*DATA FOR THE TASK:*
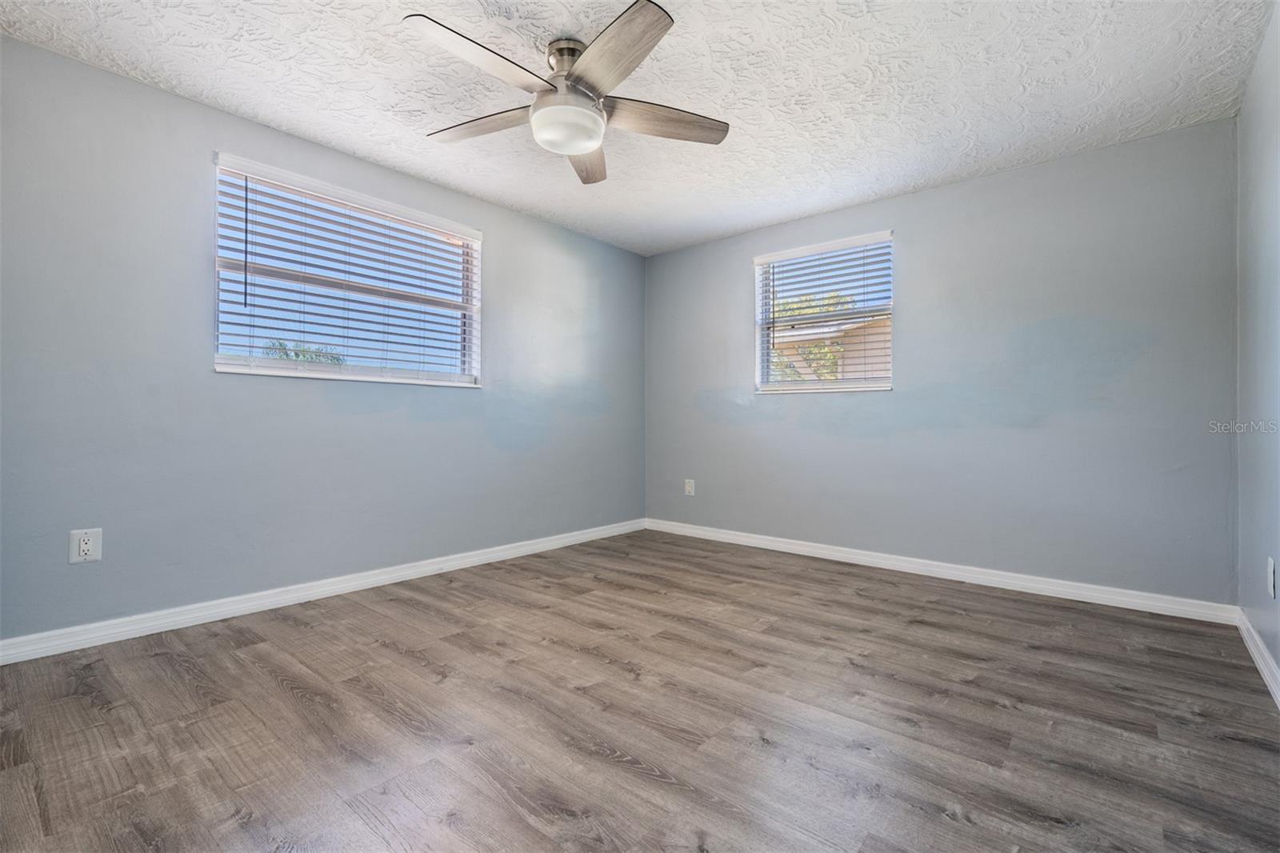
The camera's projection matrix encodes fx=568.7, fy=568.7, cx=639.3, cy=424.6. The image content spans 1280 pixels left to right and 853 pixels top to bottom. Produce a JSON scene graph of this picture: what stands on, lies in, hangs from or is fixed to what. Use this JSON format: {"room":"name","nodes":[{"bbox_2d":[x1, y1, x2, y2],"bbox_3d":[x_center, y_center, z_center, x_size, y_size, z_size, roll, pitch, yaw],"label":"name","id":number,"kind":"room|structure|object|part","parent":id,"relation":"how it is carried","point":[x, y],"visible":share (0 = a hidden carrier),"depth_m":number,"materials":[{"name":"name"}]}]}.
{"room":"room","nodes":[
{"label":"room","id":0,"kind":"room"},
{"bbox_2d":[0,37,645,643],"bbox_3d":[-1.442,-0.283,3.484,0.161,2.441,4.620,0,0,40],"label":"left wall","id":1,"kind":"structure","parent":0,"point":[537,225],"depth_m":2.70,"materials":[{"name":"paint"}]},
{"bbox_2d":[68,528,103,563],"bbox_3d":[-2.304,0.503,2.366,0.008,0.133,0.093,0,0,40],"label":"wall socket","id":2,"kind":"object","parent":1,"relation":"attached to","point":[81,543],"visible":0.99,"depth_m":2.36,"materials":[{"name":"white plastic"}]},
{"bbox_2d":[0,518,644,664],"bbox_3d":[-1.353,0.888,3.483,0.016,0.094,4.248,0,0,40],"label":"baseboard","id":3,"kind":"structure","parent":1,"relation":"attached to","point":[524,550],"depth_m":2.83,"materials":[{"name":"white paint"}]},
{"bbox_2d":[214,153,482,386],"bbox_3d":[-1.596,-0.767,3.316,0.149,1.064,1.475,0,0,40],"label":"window","id":4,"kind":"structure","parent":1,"relation":"in","point":[269,364],"depth_m":3.22,"materials":[{"name":"white"}]},
{"bbox_2d":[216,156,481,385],"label":"window blind","id":5,"kind":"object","parent":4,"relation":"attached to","point":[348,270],"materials":[{"name":"white plastic"}]},
{"bbox_2d":[0,0,1271,254],"bbox_3d":[0.031,-1.552,2.264,4.006,0.119,4.671,0,0,40],"label":"ceiling","id":6,"kind":"structure","parent":0,"point":[366,153],"depth_m":2.48,"materials":[{"name":"white paint"}]},
{"bbox_2d":[408,1,730,185],"bbox_3d":[-0.275,-1.309,2.288,1.278,0.391,1.280,0,0,40],"label":"ceiling fan","id":7,"kind":"object","parent":6,"relation":"hanging from","point":[592,61],"visible":0.99,"depth_m":2.19,"materials":[{"name":"metal"}]},
{"bbox_3d":[-0.540,-1.245,1.989,0.269,0.043,0.540,0,0,40],"label":"blade","id":8,"kind":"part","parent":7,"relation":"part of","materials":[{"name":"wood"}]},
{"bbox_3d":[-0.646,-1.250,2.374,0.536,0.042,0.269,0,0,40],"label":"blade","id":9,"kind":"part","parent":7,"relation":"part of","materials":[{"name":"brown wood"}]},
{"bbox_3d":[-0.276,-1.420,2.289,0.214,0.129,0.220,0,0,40],"label":"motor housing","id":10,"kind":"part","parent":7,"relation":"part of","materials":[{"name":"silver metal"}]},
{"bbox_3d":[-0.251,-1.238,2.667,0.240,0.049,0.578,0,0,2],"label":"blade","id":11,"kind":"part","parent":7,"relation":"part of","materials":[{"name":"brown wood"}]},
{"bbox_3d":[-0.116,-1.248,1.959,0.519,0.043,0.342,0,0,40],"label":"blade","id":12,"kind":"part","parent":7,"relation":"part of","materials":[{"name":"wood"}]},
{"bbox_3d":[0.080,-1.249,2.359,0.346,0.043,0.469,0,0,40],"label":"blade","id":13,"kind":"part","parent":7,"relation":"part of","materials":[{"name":"brown wood"}]},
{"bbox_2d":[0,526,1279,852],"bbox_3d":[0.012,1.004,2.169,3.896,0.119,4.672,0,0,40],"label":"floor","id":14,"kind":"structure","parent":0,"point":[284,692],"depth_m":1.81,"materials":[{"name":"brown laminate"}]},
{"bbox_2d":[645,119,1239,605],"bbox_3d":[1.507,-0.275,3.966,3.784,2.447,0.161,0,0,40],"label":"back wall","id":15,"kind":"structure","parent":0,"point":[1033,172],"depth_m":3.31,"materials":[{"name":"paint"}]},
{"bbox_2d":[684,478,695,495],"bbox_3d":[0.416,0.522,4.769,0.087,0.135,0.009,0,0,40],"label":"wall socket","id":16,"kind":"object","parent":15,"relation":"attached to","point":[687,486],"visible":0.99,"depth_m":4.76,"materials":[{"name":"white plastic"}]},
{"bbox_2d":[754,230,894,394],"bbox_3d":[1.327,-0.750,4.136,1.020,1.069,0.145,0,0,40],"label":"window","id":17,"kind":"structure","parent":15,"relation":"in","point":[840,382],"depth_m":4.13,"materials":[{"name":"white plastic"}]},
{"bbox_2d":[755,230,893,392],"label":"window blind","id":18,"kind":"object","parent":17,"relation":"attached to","point":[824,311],"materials":[{"name":"white plastic"}]},
{"bbox_2d":[644,517,1239,625],"bbox_3d":[1.435,0.901,3.896,3.651,0.094,0.016,0,0,40],"label":"baseboard","id":19,"kind":"structure","parent":15,"relation":"attached to","point":[815,550],"depth_m":3.37,"materials":[{"name":"white paint"}]},
{"bbox_2d":[1236,0,1279,687],"bbox_3d":[1.552,-0.280,1.046,0.171,2.470,4.443,0,0,40],"label":"right wall","id":20,"kind":"structure","parent":0,"point":[1278,658],"depth_m":2.25,"materials":[{"name":"paint"}]},
{"bbox_2d":[1236,608,1279,707],"bbox_3d":[1.472,0.896,1.099,0.016,0.093,4.181,0,0,40],"label":"baseboard","id":21,"kind":"structure","parent":20,"relation":"attached to","point":[1261,667],"depth_m":2.20,"materials":[{"name":"white paint"}]},
{"bbox_2d":[1266,556,1276,598],"bbox_3d":[2.292,0.557,2.070,0.010,0.132,0.081,0,0,40],"label":"wall socket","id":22,"kind":"object","parent":20,"relation":"attached to","point":[1271,570],"visible":0.97,"depth_m":2.05,"materials":[{"name":"white plastic"}]},
{"label":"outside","id":23,"kind":"structure","parent":0,"visible":0},
{"bbox_2d":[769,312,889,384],"label":"neighboring house","id":24,"kind":"structure","parent":23,"point":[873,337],"depth_m":11.91,"materials":[{"name":"beige"}]},
{"label":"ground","id":25,"kind":"structure","parent":23,"visible":0},
{"bbox_2d":[260,340,344,364],"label":"tree","id":26,"kind":"object","parent":25,"relation":"on","point":[331,359],"visible":0.16,"materials":[{"name":"green plant"}]},
{"bbox_2d":[768,292,855,383],"bbox_3d":[3.218,-0.853,11.204,2.746,3.780,2.720,0,0,40],"label":"tree","id":27,"kind":"object","parent":25,"relation":"on","point":[792,376],"visible":0.21,"depth_m":10.64,"materials":[{"name":"green plant"}]}
]}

*HOW TO COMPLETE THIS TASK:*
Give back the full listing verbatim, skipping each picture.

*TASK ANSWER:*
The camera's projection matrix encodes fx=568.7, fy=568.7, cx=639.3, cy=424.6. The image content spans 1280 pixels left to right and 853 pixels top to bottom. Produce a JSON scene graph of this picture: what stands on, lies in, hangs from or is fixed to what. Use this JSON format: {"room":"name","nodes":[{"bbox_2d":[x1, y1, x2, y2],"bbox_3d":[x_center, y_center, z_center, x_size, y_size, z_size, roll, pitch, yaw],"label":"name","id":number,"kind":"room|structure|object|part","parent":id,"relation":"how it is carried","point":[x, y],"visible":share (0 = a hidden carrier),"depth_m":number,"materials":[{"name":"name"}]}]}.
{"room":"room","nodes":[
{"label":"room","id":0,"kind":"room"},
{"bbox_2d":[0,37,645,643],"bbox_3d":[-1.442,-0.283,3.484,0.161,2.441,4.620,0,0,40],"label":"left wall","id":1,"kind":"structure","parent":0,"point":[537,225],"depth_m":2.70,"materials":[{"name":"paint"}]},
{"bbox_2d":[68,528,103,563],"bbox_3d":[-2.304,0.503,2.366,0.008,0.133,0.093,0,0,40],"label":"wall socket","id":2,"kind":"object","parent":1,"relation":"attached to","point":[81,543],"visible":0.99,"depth_m":2.36,"materials":[{"name":"white plastic"}]},
{"bbox_2d":[0,518,644,664],"bbox_3d":[-1.353,0.888,3.483,0.016,0.094,4.248,0,0,40],"label":"baseboard","id":3,"kind":"structure","parent":1,"relation":"attached to","point":[524,550],"depth_m":2.83,"materials":[{"name":"white paint"}]},
{"bbox_2d":[214,153,482,386],"bbox_3d":[-1.596,-0.767,3.316,0.149,1.064,1.475,0,0,40],"label":"window","id":4,"kind":"structure","parent":1,"relation":"in","point":[269,364],"depth_m":3.22,"materials":[{"name":"white"}]},
{"bbox_2d":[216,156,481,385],"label":"window blind","id":5,"kind":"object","parent":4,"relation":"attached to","point":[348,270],"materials":[{"name":"white plastic"}]},
{"bbox_2d":[0,0,1271,254],"bbox_3d":[0.031,-1.552,2.264,4.006,0.119,4.671,0,0,40],"label":"ceiling","id":6,"kind":"structure","parent":0,"point":[366,153],"depth_m":2.48,"materials":[{"name":"white paint"}]},
{"bbox_2d":[408,1,730,185],"bbox_3d":[-0.275,-1.309,2.288,1.278,0.391,1.280,0,0,40],"label":"ceiling fan","id":7,"kind":"object","parent":6,"relation":"hanging from","point":[592,61],"visible":0.99,"depth_m":2.19,"materials":[{"name":"metal"}]},
{"bbox_3d":[-0.540,-1.245,1.989,0.269,0.043,0.540,0,0,40],"label":"blade","id":8,"kind":"part","parent":7,"relation":"part of","materials":[{"name":"wood"}]},
{"bbox_3d":[-0.646,-1.250,2.374,0.536,0.042,0.269,0,0,40],"label":"blade","id":9,"kind":"part","parent":7,"relation":"part of","materials":[{"name":"brown wood"}]},
{"bbox_3d":[-0.276,-1.420,2.289,0.214,0.129,0.220,0,0,40],"label":"motor housing","id":10,"kind":"part","parent":7,"relation":"part of","materials":[{"name":"silver metal"}]},
{"bbox_3d":[-0.251,-1.238,2.667,0.240,0.049,0.578,0,0,2],"label":"blade","id":11,"kind":"part","parent":7,"relation":"part of","materials":[{"name":"brown wood"}]},
{"bbox_3d":[-0.116,-1.248,1.959,0.519,0.043,0.342,0,0,40],"label":"blade","id":12,"kind":"part","parent":7,"relation":"part of","materials":[{"name":"wood"}]},
{"bbox_3d":[0.080,-1.249,2.359,0.346,0.043,0.469,0,0,40],"label":"blade","id":13,"kind":"part","parent":7,"relation":"part of","materials":[{"name":"brown wood"}]},
{"bbox_2d":[0,526,1279,852],"bbox_3d":[0.012,1.004,2.169,3.896,0.119,4.672,0,0,40],"label":"floor","id":14,"kind":"structure","parent":0,"point":[284,692],"depth_m":1.81,"materials":[{"name":"brown laminate"}]},
{"bbox_2d":[645,119,1239,605],"bbox_3d":[1.507,-0.275,3.966,3.784,2.447,0.161,0,0,40],"label":"back wall","id":15,"kind":"structure","parent":0,"point":[1033,172],"depth_m":3.31,"materials":[{"name":"paint"}]},
{"bbox_2d":[684,478,695,495],"bbox_3d":[0.416,0.522,4.769,0.087,0.135,0.009,0,0,40],"label":"wall socket","id":16,"kind":"object","parent":15,"relation":"attached to","point":[687,486],"visible":0.99,"depth_m":4.76,"materials":[{"name":"white plastic"}]},
{"bbox_2d":[754,230,894,394],"bbox_3d":[1.327,-0.750,4.136,1.020,1.069,0.145,0,0,40],"label":"window","id":17,"kind":"structure","parent":15,"relation":"in","point":[840,382],"depth_m":4.13,"materials":[{"name":"white plastic"}]},
{"bbox_2d":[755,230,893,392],"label":"window blind","id":18,"kind":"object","parent":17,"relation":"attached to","point":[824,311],"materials":[{"name":"white plastic"}]},
{"bbox_2d":[644,517,1239,625],"bbox_3d":[1.435,0.901,3.896,3.651,0.094,0.016,0,0,40],"label":"baseboard","id":19,"kind":"structure","parent":15,"relation":"attached to","point":[815,550],"depth_m":3.37,"materials":[{"name":"white paint"}]},
{"bbox_2d":[1236,0,1279,687],"bbox_3d":[1.552,-0.280,1.046,0.171,2.470,4.443,0,0,40],"label":"right wall","id":20,"kind":"structure","parent":0,"point":[1278,658],"depth_m":2.25,"materials":[{"name":"paint"}]},
{"bbox_2d":[1236,608,1279,707],"bbox_3d":[1.472,0.896,1.099,0.016,0.093,4.181,0,0,40],"label":"baseboard","id":21,"kind":"structure","parent":20,"relation":"attached to","point":[1261,667],"depth_m":2.20,"materials":[{"name":"white paint"}]},
{"bbox_2d":[1266,556,1276,598],"bbox_3d":[2.292,0.557,2.070,0.010,0.132,0.081,0,0,40],"label":"wall socket","id":22,"kind":"object","parent":20,"relation":"attached to","point":[1271,570],"visible":0.97,"depth_m":2.05,"materials":[{"name":"white plastic"}]},
{"label":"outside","id":23,"kind":"structure","parent":0,"visible":0},
{"bbox_2d":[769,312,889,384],"label":"neighboring house","id":24,"kind":"structure","parent":23,"point":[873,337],"depth_m":11.91,"materials":[{"name":"beige"}]},
{"label":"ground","id":25,"kind":"structure","parent":23,"visible":0},
{"bbox_2d":[260,340,344,364],"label":"tree","id":26,"kind":"object","parent":25,"relation":"on","point":[331,359],"visible":0.16,"materials":[{"name":"green plant"}]},
{"bbox_2d":[768,292,855,383],"bbox_3d":[3.218,-0.853,11.204,2.746,3.780,2.720,0,0,40],"label":"tree","id":27,"kind":"object","parent":25,"relation":"on","point":[792,376],"visible":0.21,"depth_m":10.64,"materials":[{"name":"green plant"}]}
]}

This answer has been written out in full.